Definitely borrow from savings for three days if that what it takes. If the current due date is inconvenient, maybe you can get it changed.
@Anonymous wrote:
Let me explain it a little better. The card is currently PIF but the due date falls 3 days before I get paid. I could take it out of my savings if needed then transfer it back when I get paid if I would occur interest. I have already made the minimum payment, I just need to pay the remaining of the statement balance to avoid interest.
So the entire statement balance does need to be paid by the due date correct?
Yes. And I made that exact mistake 2 months ago on my Synchrony PayPal 2% Cashback card. Their due date is the earliest before statement date of any of my CCs - due date on the 12th, statement on the 20th. In October the 12th was a Friday and I wanted the money to stay in my savings over the weekend earning interest, so I made the minimum payment on the 12th and paid the rest of the balance in full on Monday the 15th. When the statement cut they charged me over $20 in interest.
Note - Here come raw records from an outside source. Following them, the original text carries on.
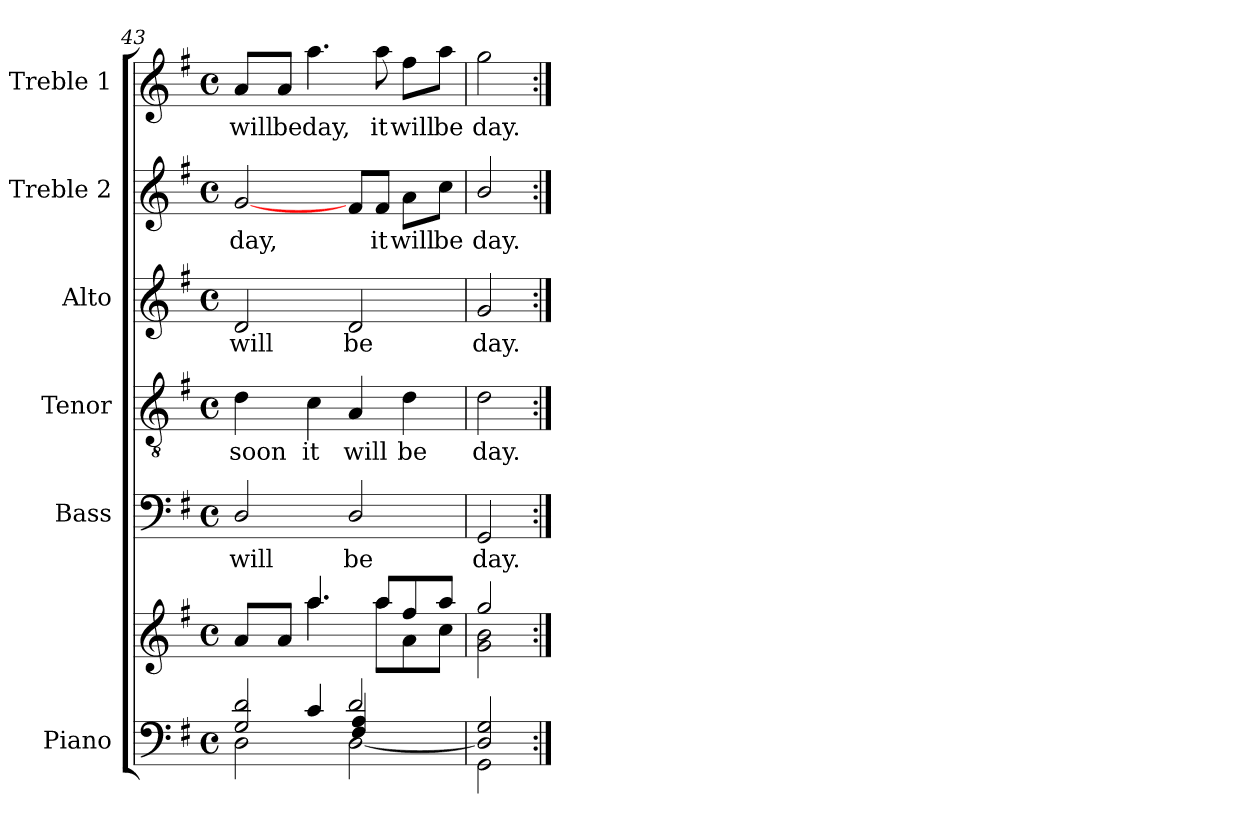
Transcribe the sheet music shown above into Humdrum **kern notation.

**kern	**kern	**kern	**text	**kern	**text	**kern	**text	**kern	**text	**kern	**text
*part6	*part6	*part5	*part5	*part4	*part4	*part3	*part3	*part2	*part2	*part1	*part1
*staff7	*staff6	*staff5	*staff5	*staff4	*staff4	*staff3	*staff3	*staff2	*staff2	*staff1	*staff1
*I"Piano	*	*I"Bass	*	*I"Tenor	*	*I"Alto	*	*I"Treble 2	*	*I"Treble 1	*
*I'Pno.	*	*I'B.	*	*I'T.	*	*I'A.	*	*	*	*	*
*clefF4	*clefG2	*clefF4	*	*clefGv2	*	*clefG2	*	*clefG2	*	*clefG2	*
*	*	*	*	*ITrd7c12	*	*	*	*	*	*	*
*k[f#]	*k[f#]	*k[f#]	*	*k[f#]	*	*k[f#]	*	*k[f#]	*	*k[f#]	*
*G:	*G:	*G:	*	*G:	*	*G:	*	*G:	*	*G:	*
*M4/4	*M4/4	*M4/4	*	*M4/4	*	*M4/4	*	*M4/4	*	*M4/4	*
*met(c)	*met(c)	*met(c)	*	*met(c)	*	*met(c)	*	*met(c)	*	*met(c)	*
=43	=43	=43	=43	=43	=43	=43	=43	=43	=43	=43	=43
*^	*^	*	*	*	*	*	*	*	*	*	*
*	*^	*	*	*	*	*	*	*	*	*	*	*	*
!	!	!	!	!	!	!LO:LY:b:color=#000000	!	!	!	!	!	!	!	!
!	!	!	!	!	!	!	!	!LO:LY:b:color=#000000	!	!	!	!	!	!
!	!	!	!	!	!	!	!	!	!	!LO:LY:b:color=#000000	!	!	!	!
!	!	!	!	!	!	!	!	!	!	!	!	!LO:LY:b:color=#000000	!	!
!	!	!	!	!	!	!	!	!	!	!	!	!	!	!LO:LY:b:color=#000000
4ryy	2Di\	2Gi/ 2di	8ai/L	4ryy	2Di/	will	4Di\	soon	2di/	will	[2gi/	day,	8ai/L	will
!	!	!	!	!	!	!	!	!	!	!	!	!	!	!LO:LY:b:color=#000000
.	.	.	8ai/J	.	.	.	.	.	.	.	.	.	8ai/J	be
!	!	!	!	!	!	!	!	!LO:LY:b:color=#000000	!	!	!	!	!	!
!	!	!	!	!	!	!	!	!	!	!	!	!	!	!LO:LY:b:color=#000000
4ci/	.	.	4.aai/	4.aai\	.	.	4Ci\	it	.	.	.	.	4.aai\	day,
!	!	!	!	!	!	!LO:LY:b:color=#000000	!	!	!	!	!	!	!	!
!	!	!	!	!	!	!	!	!LO:LY:b:color=#000000	!	!	!	!	!	!
!	!	!	!	!	!	!	!	!	!	!LO:LY:b:color=#000000	!	!	!	!
2di/	[2Di\	4F#i/ 4Ai	.	.	2Di/	be	4AAi/	will	2di/	be	8f#i/L	.	.	.
!	!	!	!	!	!	!	!	!	!	!	!	!LO:LY:b:color=#000000	!	!
!	!	!	!	!	!	!	!	!	!	!	!	!	!	!LO:LY:b:color=#000000
.	.	.	8aai/L	8aai\L	.	.	.	.	.	.	8f#i/J	it	8aai\	it
!	!	!	!	!	!	!	!	!LO:LY:b:color=#000000	!	!	!	!	!	!
!	!	!	!	!	!	!	!	!	!	!	!	!LO:LY:b:color=#000000	!	!
!	!	!	!	!	!	!	!	!	!	!	!	!	!	!LO:LY:b:color=#000000
.	.	4ryy	8ff#i/	8ai\	.	.	4Di\	be	.	.	8ai\L	will	8ff#i\L	will
!	!	!	!	!	!	!	!	!	!	!	!	!LO:LY:b:color=#000000	!	!
!	!	!	!	!	!	!	!	!	!	!	!	!	!	!LO:LY:b:color=#000000
.	.	.	8aai/J	8cci\J	.	.	.	.	.	.	8cci\J	be	8aai\J	be
*	*v	*v	*	*	*	*	*	*	*	*	*	*	*	*
=44	=44	=44	=44	=44	=44	=44	=44	=44	=44	=44	=44	=44	=44
!	!	!	!	!	!LO:LY:b:color=#000000	!	!	!	!	!	!	!	!
!	!	!	!	!	!	!	!LO:LY:b:color=#000000	!	!	!	!	!	!
!	!	!	!	!	!	!	!	!	!LO:LY:b:color=#000000	!	!	!	!
!	!	!	!	!	!	!	!	!	!	!	!LO:LY:b:color=#000000	!	!
!	!	!	!	!	!	!	!	!	!	!	!	!	!LO:LY:b:color=#000000
2Di/] 2Gi	2GGi\	2ggi/	2gi\ 2bi	2GGi/	day.	2Di\	day.	2gi/	day.	2bi/	day.	2ggi\	day.
*v	*v	*	*	*	*	*	*	*	*	*	*	*	*
*	*v	*v	*	*	*	*	*	*	*	*	*	*
=:|!	=:|!	=:|!	=:|!	=:|!	=:|!	=:|!	=:|!	=:|!	=:|!	=:|!	=:|!
*-	*-	*-	*-	*-	*-	*-	*-	*-	*-	*-	*-
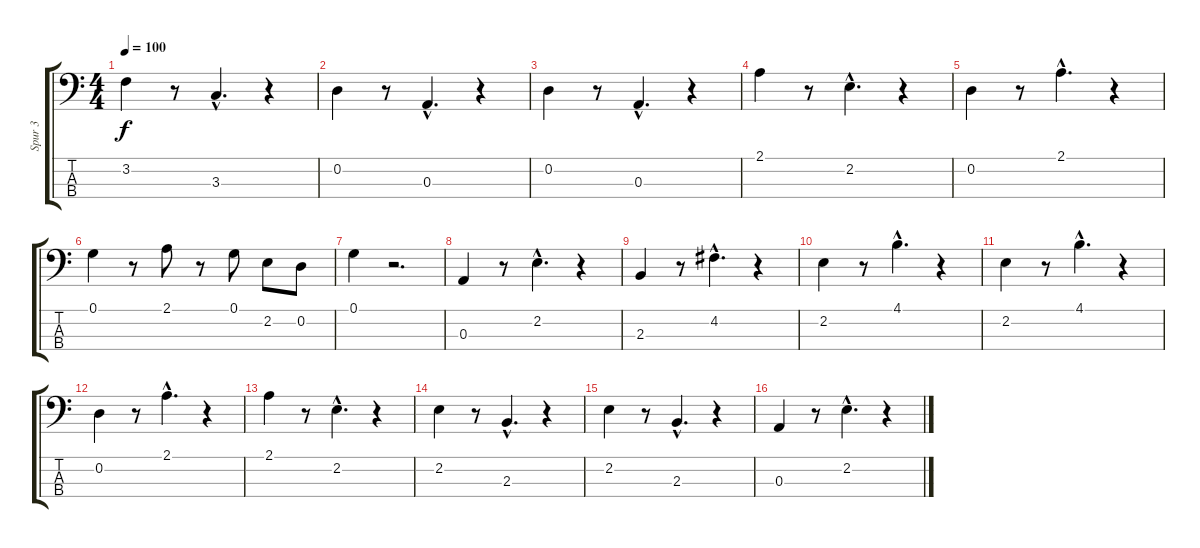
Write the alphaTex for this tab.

\track ("Spur 3" "Spur 3") {instrument acousticbass}
\staff {score tabs}
\tuning (G2 D2 A1 E1) {hide}
\ts (4 4)
\tempo 100
\clef f4
\ks c
3.2.4{dy f} r.8 3.3{hac}.4{d} r.4 |
0.2.4 r.8 0.3{hac}.4{d} r.4 |
0.2.4 r.8 0.3{hac}.4{d} r.4 |
2.1.4 r.8 2.2{hac}.4{d} r.4 |
0.2.4 r.8 2.1{hac}.4{d} r.4 |
0.1.4 r.8 2.1.8 r.8 0.1.8 2.2.8 0.2.8 |
0.1.4 r.2{d} |
0.3.4 r.8 2.2{hac}.4{d} r.4 |
2.3.4 r.8 4.2{hac}.4{d} r.4 |
2.2.4 r.8 4.1{hac}.4{d} r.4 |
2.2.4 r.8 4.1{hac}.4{d} r.4 |
0.2.4 r.8 2.1{hac}.4{d} r.4 |
2.1.4 r.8 2.2{hac}.4{d} r.4 |
2.2.4 r.8 2.3{hac}.4{d} r.4 |
2.2.4 r.8 2.3{hac}.4{d} r.4 |
0.3.4 r.8 2.2{hac}.4{d} r.4
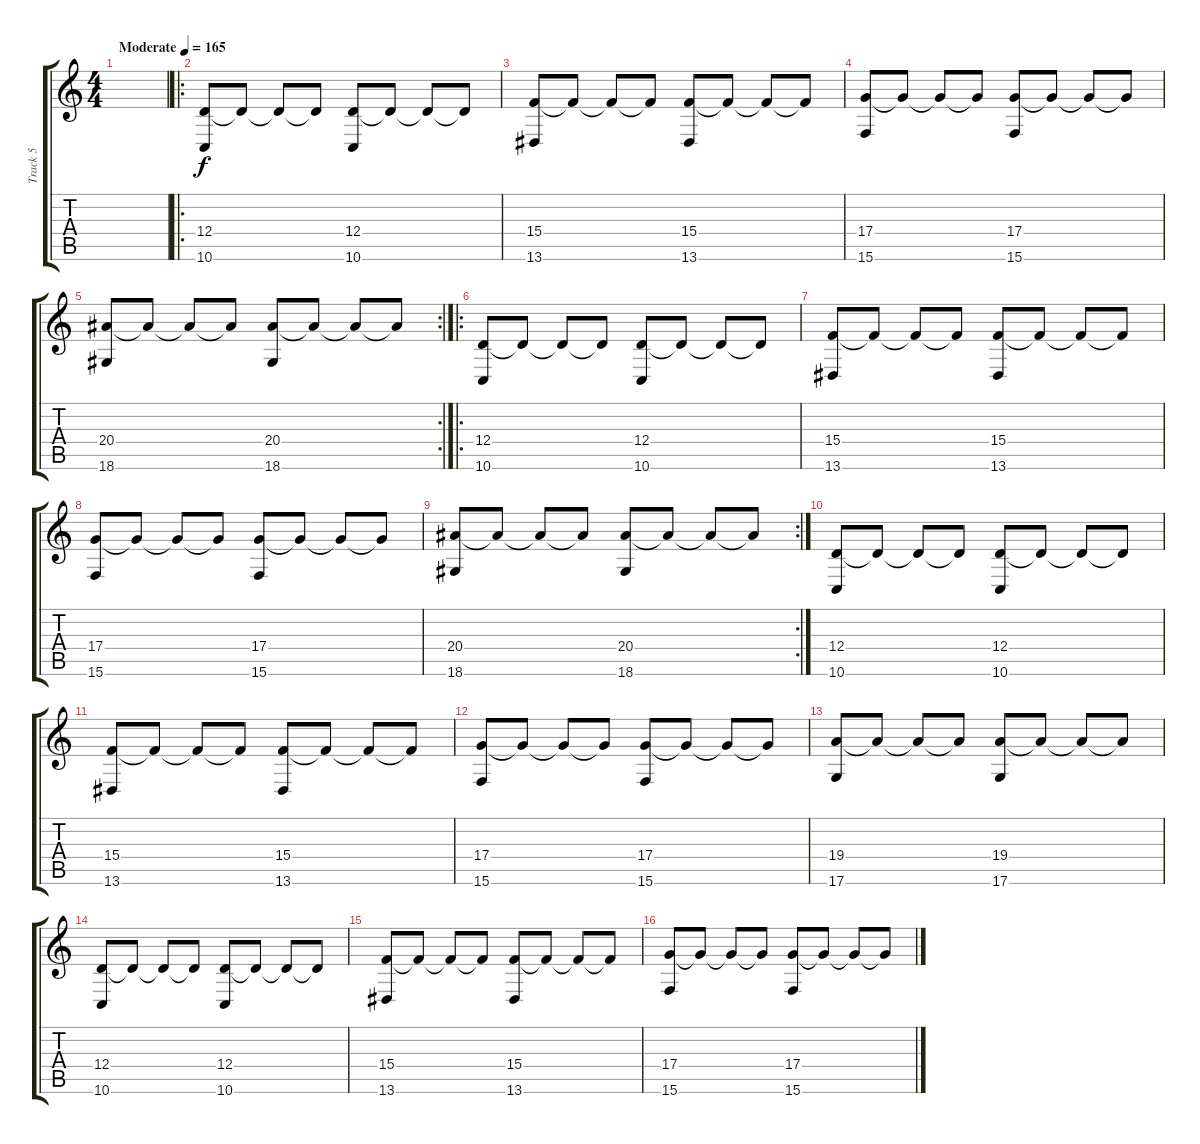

I used online Chat to question the interest charge and the rep explained that the statement balance has to paid in full by the due date to avoid interest, but because of my "outstanding management" of the account he would do a one time adjustment crediting back the interest charge and restoring my grace period, so I was lucky.
So don't do it, the nickles & dimes you make keeping the funds in savings aren't worth the risk of CC interest and loss of grace period.
@Anonymous wrote:
Let me explain it a little better. The card is currently PIF but the due date falls 3 days before I get paid. I could take it out of my savings if needed then transfer it back when I get paid if I would occur interest. I have already made the minimum payment, I just need to pay the remaining of the statement balance to avoid interest.
So the entire statement balance does need to be paid by the due date correct?
Yes, do this. Take it out of your savings, pay the credit card in full, then pay your savings back from your paycheck.